Nous obliger à rester chez nous nous fragilise au moment où nous avons besoin de toutes nos forces réunies et concertées.

Déjà les attentats ont obligé à prendre des mesures dont nous ne sommes pas encore sortis. Il faut faire évoluer des directives qui, au nom de la sécurité (sanitaire et autres), vont nous obliger à vivre dans une société paupérisée, inégalitaire, morne et triste.
Nous sommes d’accord, c’est immensément complexe. Comment, sans hypothéquer l’avenir, sans sacrifier des pans entiers de professions, sans sacrifier des millions de travailleurs, sans fermer les lieux de débats, sans kidnapper les expressions artistiques, sans fermer les endroits de régénérescence sociale… Comment protéger les plus vulnérables et notre système de santé ? Mais pour comprendre les enjeux, on a besoin d’autres ratios, d’autres avis, d’autres sons de cloche. Nous devons avoir accès à d’autres diagnostics, pour mettre en place des alternatives. Il nous faudra absolument envisager DES solutions. Aujourd’hui, nous nous sentons ligotés comme jamais à la simplification, au solutionisme.
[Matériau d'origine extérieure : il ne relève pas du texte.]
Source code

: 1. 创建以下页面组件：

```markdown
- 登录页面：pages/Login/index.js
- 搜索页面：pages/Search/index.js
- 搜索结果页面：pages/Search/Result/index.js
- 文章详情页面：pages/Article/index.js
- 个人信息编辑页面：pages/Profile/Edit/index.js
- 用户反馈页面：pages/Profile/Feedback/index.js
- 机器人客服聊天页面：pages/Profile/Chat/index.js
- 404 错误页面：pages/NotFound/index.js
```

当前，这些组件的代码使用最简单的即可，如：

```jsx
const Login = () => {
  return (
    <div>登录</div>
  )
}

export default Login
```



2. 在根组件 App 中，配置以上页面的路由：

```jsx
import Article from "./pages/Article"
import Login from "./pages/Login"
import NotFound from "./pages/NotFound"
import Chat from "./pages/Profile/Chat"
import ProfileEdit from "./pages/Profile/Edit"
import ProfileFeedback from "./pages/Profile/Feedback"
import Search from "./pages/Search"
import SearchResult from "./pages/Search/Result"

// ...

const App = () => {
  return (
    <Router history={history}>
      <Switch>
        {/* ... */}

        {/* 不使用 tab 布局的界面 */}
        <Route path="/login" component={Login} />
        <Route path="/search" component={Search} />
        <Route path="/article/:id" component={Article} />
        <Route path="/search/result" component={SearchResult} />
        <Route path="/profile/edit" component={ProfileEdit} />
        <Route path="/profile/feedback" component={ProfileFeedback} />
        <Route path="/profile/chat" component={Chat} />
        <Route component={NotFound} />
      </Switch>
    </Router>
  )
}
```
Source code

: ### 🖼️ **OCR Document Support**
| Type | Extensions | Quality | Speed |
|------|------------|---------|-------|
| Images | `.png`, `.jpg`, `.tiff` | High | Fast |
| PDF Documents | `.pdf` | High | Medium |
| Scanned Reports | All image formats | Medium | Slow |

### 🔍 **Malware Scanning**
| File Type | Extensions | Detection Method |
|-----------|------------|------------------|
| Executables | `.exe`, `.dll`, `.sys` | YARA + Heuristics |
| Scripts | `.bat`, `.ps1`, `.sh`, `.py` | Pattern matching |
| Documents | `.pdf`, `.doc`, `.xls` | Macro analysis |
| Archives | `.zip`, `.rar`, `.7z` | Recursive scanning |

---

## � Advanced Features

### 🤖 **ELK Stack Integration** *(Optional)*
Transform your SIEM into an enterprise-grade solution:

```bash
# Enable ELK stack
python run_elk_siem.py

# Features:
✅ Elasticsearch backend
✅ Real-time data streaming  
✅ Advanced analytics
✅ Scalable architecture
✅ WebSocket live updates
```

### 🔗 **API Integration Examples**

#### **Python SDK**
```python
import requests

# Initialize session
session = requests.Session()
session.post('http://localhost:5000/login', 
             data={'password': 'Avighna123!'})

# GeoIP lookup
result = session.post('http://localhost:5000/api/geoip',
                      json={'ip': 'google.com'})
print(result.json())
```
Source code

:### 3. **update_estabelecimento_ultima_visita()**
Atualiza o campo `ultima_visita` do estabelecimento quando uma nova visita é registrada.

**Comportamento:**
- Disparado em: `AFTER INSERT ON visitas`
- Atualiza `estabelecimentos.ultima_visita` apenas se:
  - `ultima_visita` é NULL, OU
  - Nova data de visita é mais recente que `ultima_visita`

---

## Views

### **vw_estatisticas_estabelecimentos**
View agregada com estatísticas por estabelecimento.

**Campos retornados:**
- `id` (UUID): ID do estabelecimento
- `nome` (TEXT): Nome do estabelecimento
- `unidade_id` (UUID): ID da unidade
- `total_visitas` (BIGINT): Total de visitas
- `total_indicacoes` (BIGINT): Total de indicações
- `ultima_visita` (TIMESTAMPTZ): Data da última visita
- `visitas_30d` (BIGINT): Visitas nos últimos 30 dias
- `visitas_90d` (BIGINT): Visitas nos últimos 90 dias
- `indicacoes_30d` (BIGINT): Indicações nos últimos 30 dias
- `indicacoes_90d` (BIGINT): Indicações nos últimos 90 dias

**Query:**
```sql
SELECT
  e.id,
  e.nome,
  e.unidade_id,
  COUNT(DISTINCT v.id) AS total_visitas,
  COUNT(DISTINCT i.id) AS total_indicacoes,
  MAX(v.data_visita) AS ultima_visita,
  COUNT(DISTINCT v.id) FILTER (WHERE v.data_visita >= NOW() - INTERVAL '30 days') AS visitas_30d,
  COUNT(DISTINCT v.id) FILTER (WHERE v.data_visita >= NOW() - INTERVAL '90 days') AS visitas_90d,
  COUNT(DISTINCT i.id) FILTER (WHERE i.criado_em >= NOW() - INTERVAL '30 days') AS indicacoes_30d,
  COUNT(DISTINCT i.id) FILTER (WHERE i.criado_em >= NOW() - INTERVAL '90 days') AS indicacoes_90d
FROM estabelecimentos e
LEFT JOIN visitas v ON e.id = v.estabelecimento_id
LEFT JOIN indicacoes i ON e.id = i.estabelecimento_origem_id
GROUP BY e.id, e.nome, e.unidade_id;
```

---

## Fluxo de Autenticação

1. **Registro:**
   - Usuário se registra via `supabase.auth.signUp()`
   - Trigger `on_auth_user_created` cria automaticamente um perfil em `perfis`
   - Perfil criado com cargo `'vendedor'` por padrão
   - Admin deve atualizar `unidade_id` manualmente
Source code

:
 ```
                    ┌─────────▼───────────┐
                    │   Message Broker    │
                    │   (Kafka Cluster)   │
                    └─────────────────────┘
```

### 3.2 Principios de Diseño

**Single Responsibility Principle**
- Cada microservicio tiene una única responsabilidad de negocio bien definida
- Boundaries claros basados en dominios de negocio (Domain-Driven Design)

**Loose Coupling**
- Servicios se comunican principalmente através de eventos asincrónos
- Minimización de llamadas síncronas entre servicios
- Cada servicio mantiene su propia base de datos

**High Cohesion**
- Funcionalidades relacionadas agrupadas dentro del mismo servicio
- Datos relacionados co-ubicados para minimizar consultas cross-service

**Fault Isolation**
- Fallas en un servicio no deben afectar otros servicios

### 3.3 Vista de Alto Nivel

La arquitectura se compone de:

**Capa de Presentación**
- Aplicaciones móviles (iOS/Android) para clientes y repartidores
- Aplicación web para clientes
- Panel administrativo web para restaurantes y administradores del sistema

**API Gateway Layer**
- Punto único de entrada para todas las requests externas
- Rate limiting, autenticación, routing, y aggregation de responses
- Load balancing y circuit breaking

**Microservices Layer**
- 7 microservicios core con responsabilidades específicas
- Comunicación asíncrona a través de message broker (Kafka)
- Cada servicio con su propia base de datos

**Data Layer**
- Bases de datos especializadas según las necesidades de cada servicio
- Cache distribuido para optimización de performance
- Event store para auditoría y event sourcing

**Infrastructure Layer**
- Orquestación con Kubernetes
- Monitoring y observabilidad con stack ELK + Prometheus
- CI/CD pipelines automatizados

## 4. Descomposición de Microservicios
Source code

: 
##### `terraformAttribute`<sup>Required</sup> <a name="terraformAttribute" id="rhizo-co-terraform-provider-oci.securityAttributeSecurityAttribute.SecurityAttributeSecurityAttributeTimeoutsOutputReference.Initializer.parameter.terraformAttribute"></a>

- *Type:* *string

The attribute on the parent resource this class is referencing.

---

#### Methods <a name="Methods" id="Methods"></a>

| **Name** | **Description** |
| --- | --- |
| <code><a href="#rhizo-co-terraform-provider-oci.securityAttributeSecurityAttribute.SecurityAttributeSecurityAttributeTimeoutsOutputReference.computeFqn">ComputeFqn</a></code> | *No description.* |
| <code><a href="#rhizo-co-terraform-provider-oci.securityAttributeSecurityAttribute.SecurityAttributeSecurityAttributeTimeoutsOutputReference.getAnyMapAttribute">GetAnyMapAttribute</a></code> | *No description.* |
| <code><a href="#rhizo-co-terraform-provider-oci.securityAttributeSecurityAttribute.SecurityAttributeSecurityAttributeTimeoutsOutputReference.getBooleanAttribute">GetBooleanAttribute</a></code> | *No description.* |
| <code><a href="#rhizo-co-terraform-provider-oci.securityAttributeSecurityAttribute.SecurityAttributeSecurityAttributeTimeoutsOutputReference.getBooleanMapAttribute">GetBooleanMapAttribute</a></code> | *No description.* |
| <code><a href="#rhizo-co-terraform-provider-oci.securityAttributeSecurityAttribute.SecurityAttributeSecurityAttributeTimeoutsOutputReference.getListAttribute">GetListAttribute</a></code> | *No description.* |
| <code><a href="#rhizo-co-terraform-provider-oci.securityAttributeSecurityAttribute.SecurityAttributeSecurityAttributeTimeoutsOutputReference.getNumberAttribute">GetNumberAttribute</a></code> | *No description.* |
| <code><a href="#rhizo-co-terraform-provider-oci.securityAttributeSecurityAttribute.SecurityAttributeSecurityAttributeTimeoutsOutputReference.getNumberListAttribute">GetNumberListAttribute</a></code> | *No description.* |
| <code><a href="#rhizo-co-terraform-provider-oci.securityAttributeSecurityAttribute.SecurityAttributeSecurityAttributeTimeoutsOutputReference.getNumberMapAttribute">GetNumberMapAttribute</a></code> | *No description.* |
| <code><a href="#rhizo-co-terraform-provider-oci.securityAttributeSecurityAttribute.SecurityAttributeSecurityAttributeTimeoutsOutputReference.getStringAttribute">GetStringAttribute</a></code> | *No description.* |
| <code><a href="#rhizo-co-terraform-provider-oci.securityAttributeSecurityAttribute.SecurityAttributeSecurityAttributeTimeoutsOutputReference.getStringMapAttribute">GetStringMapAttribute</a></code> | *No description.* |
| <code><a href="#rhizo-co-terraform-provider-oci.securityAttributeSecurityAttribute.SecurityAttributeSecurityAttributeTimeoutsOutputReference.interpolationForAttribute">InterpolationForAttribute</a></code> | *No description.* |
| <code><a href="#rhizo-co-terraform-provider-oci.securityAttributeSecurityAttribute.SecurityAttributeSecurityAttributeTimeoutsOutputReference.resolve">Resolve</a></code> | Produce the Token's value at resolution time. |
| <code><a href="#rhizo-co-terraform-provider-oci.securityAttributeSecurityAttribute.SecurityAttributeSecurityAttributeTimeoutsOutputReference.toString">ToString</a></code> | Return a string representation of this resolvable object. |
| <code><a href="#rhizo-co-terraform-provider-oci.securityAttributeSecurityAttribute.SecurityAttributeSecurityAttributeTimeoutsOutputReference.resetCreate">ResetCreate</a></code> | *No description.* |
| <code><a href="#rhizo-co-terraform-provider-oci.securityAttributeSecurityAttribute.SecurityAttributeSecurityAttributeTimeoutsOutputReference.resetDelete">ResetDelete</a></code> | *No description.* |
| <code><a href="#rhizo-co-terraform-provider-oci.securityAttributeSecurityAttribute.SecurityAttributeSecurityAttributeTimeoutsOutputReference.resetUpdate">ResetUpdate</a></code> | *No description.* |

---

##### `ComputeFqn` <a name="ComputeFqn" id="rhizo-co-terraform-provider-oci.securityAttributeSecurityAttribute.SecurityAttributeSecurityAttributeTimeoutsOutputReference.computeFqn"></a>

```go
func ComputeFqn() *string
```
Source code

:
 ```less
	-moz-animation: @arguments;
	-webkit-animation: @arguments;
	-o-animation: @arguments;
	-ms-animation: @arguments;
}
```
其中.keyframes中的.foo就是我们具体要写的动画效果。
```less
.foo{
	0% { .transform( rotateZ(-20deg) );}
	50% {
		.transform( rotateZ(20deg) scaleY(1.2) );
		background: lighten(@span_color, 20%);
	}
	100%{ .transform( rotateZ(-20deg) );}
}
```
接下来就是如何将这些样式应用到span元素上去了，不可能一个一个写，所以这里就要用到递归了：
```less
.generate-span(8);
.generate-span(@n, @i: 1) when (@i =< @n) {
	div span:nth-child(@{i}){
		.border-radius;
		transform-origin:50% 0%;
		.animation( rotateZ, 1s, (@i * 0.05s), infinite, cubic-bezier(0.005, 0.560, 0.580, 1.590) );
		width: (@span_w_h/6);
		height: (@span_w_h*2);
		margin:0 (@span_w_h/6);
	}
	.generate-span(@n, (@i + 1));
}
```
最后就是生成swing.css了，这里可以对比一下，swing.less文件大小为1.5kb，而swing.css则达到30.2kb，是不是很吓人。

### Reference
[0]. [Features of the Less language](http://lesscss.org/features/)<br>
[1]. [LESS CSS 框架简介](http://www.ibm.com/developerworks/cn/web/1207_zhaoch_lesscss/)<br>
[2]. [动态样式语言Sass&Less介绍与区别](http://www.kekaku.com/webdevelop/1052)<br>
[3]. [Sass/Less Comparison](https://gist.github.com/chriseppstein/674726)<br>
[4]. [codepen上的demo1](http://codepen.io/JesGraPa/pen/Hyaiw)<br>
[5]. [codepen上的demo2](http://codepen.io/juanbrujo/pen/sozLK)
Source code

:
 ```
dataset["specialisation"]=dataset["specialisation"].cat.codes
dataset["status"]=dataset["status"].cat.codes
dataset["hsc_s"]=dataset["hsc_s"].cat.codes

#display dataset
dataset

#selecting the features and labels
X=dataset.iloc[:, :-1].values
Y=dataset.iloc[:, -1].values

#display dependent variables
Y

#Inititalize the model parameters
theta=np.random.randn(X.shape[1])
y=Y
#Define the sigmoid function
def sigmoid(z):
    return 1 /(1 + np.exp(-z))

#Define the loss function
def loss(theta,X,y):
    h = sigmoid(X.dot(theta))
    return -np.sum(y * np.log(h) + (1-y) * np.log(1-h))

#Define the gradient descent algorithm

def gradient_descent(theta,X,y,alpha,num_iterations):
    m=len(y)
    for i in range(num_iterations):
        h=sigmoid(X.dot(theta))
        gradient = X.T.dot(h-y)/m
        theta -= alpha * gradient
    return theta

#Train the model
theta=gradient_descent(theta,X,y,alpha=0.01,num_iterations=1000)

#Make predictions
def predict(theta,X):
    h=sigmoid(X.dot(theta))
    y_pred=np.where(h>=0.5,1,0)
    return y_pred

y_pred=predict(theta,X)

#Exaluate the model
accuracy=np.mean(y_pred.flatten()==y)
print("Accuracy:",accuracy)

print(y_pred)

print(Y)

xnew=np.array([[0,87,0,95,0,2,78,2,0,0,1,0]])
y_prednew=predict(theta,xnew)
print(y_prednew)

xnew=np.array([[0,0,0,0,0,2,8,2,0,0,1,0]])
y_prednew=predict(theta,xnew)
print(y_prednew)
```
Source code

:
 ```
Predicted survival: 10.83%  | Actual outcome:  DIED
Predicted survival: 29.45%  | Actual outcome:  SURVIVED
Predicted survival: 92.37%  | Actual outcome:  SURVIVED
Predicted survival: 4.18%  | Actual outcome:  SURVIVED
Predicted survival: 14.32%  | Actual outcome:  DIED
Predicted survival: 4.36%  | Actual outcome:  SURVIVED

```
Il n’y a pas de solution unique à un problème complexe.

Il faut rouvrir (avec toutes les sécurités sanitaires) les lieux de rencontres, pour remettre de la vie, sortir de la peur qui rend docile, diminuer les violences, se démenotter des écrans, retrouver la joie de vivre. Car plus on attend, plus la réouverture à la vie sociale risque d’être d’une férocité inouïe : faillites, drames affectifs et psychologiques… les répercussions à long terme sont impossibles à anticiper. Nous ne pouvons plus vivre dans un présent qui hypothèque l’avenir. Combien d’années va-t-il falloir pour réparer ? Qui va devoir réparer ?

La santé ne va pas sans le bien-être. L’immunité est aussi affaire de bien-être. La culture et les artistes, le sport, la nourriture saine, les échanges intellectuels, mais aussi l’émancipation individuelle et l’épanouissement collectif, participent activement à l’immunité. La confrontation des avis, la maîtrise de nos destinées, la bienveillance, nous protègent de la peur, de l’assujettissement des consciences, et nous préparent aux changements et aux métamorphoses.

Nous devons vivre avec le Covid, protéger les plus vulnérables, construire autrement nos environnements et remettre en marche cette vie sociale, source de ressourcements.
Débattre, se divertir, ouvrir, et changer l’air, puisqu’on nous dit qu’il faut aérer.
Nous voulons changer d’air, en face à face, les yeux dans les yeux.
Le bien-être est essentiel à la santé.